### TRECHO FORNECIDO:
Nesta semana, Alexandre "O Grande" de Moraes passou um baita sufoco ao ser encurralado por André "Ungido" Mendonça, após o vazamento de mais informações sobre o relacionamento contratual de sua família com as empresas do ex-bancário e cafetão de alta classe Daniel "Irmãozão" Vorcaro.
O objetivo era decidir se diferentes petições e processos (envolvendo o "Grande" e também o ministro "Ungido") deveriam ser unificados e tramitar em conjunto ou se deveriam correr separadamente. Embora muitas pessoas informadas pelo grupo de WhatsApp da família imaginassem que aquele julgamento seria o fim do "Grande", nada de novo surgiu com o nascer do sol.
"Nada de novo." Entre boas aspas, para um olhar mais atento, é notável que algumas coisas ali aconteceram, sim. Na opinião do mero mortal aqui, quem queria algo conseguiu o que queria: o "Grande", o "Ungido", a "Bruxa", o "Gordo" e o "Boca Murcha".
O Grande:

Alexandre conseguiu se manter com o mesmo desgaste que outrora havia adquirido. Mantendo sua reputação no zero a zero, ele pôde se colocar como um vitorioso da batalha neste primeiro momento, já preparado para o contra-ataque que deve ocorrer na semana que vem.
O Ungido:

Visto por parte do público religioso como um enviado dos céus para combater os demônios com a espada de São Miguel Arcanjo, André Mendonça conseguiu se distanciar das críticas ao Supremo, fazendo acenos para o seu público e criando capital político para se sustentar dentro da corte.
A Bruxa:

Xingada em diversos momentos e única mulher na suprema corte, Cármen Lúcia também conseguiu o que queria. Ela não tem mais paciência para ir comprar tomate no mercado e ter de ouvir alguém dizendo que ela parece "aquela velha do Supremo", seguido de diversos palavrões. Imagino que agora ela possa voltar a fazer compras para preparar uma sopa em seu caldeirão.
O Gordo e o Boca Murcha:

Flávio Dino e Gilmar Mendes também conseguiram motivos para se vangloriar. Como aqueles funcionários revoltados com o supervisor que faz vista grossa para qualquer coisa errada, mas pega no pé de novatos para demonstrar autoridade, os dois conseguiram uma "lavagem d'alma" após botar Edson "Geriátrico" Fachin para rebolar lentinho na chapa, acompanhado de uma chuva de frases de efeito que mostraram que o homem já passou da hora de se aposentar.
Como em um conto de fadas, o Judiciário que antes vivia "feliz para sempre" agora trava uma batalha épica com vários personagens que mais parecem vindos de uma história dos Irmãos Grimm.

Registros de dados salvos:
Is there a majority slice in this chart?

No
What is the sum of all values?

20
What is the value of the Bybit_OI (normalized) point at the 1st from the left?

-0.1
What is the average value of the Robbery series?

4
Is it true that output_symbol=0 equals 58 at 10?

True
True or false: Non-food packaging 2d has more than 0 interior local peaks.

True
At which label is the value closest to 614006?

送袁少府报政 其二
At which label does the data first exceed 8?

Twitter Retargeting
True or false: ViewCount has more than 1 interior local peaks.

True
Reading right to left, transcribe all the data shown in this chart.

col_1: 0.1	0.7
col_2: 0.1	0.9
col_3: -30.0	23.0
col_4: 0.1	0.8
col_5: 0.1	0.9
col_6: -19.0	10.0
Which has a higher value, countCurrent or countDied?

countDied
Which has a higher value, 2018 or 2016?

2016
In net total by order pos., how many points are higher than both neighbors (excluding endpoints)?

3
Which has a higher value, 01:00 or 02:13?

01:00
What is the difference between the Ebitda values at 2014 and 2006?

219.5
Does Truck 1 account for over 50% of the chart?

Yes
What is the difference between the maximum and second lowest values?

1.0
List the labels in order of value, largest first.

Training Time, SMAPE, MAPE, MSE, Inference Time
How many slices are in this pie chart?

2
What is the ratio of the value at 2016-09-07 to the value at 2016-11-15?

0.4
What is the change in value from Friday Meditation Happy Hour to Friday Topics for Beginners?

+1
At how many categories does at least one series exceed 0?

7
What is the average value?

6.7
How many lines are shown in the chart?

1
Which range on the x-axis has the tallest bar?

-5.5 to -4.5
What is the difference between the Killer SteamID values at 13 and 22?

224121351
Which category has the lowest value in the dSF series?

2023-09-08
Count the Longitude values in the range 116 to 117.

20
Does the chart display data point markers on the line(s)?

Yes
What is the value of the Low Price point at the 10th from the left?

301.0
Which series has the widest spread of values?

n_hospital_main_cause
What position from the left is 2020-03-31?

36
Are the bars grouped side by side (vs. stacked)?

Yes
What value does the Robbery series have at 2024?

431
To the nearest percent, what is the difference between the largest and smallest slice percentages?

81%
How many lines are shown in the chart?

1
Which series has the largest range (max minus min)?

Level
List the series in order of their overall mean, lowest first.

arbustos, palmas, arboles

### TAREFA A REALIZAR:
Responda às perguntas abaixo com base no texto sobre o julgamento no Supremo.
1. O que o julgamento tinha como objetivo decidir?
2. Quem é apontada como a única mulher na suprema corte?
3. Quais dois ministros conseguiram uma "lavagem d'alma"?

### RESULTADO DO EXERCÍCIO:
1. Decidir se diferentes petições e processos deveriam ser unificados e tramitar em conjunto ou se deveriam correr separadamente.
2. Cármen Lúcia.
3. Flávio Dino e Gilmar Mendes.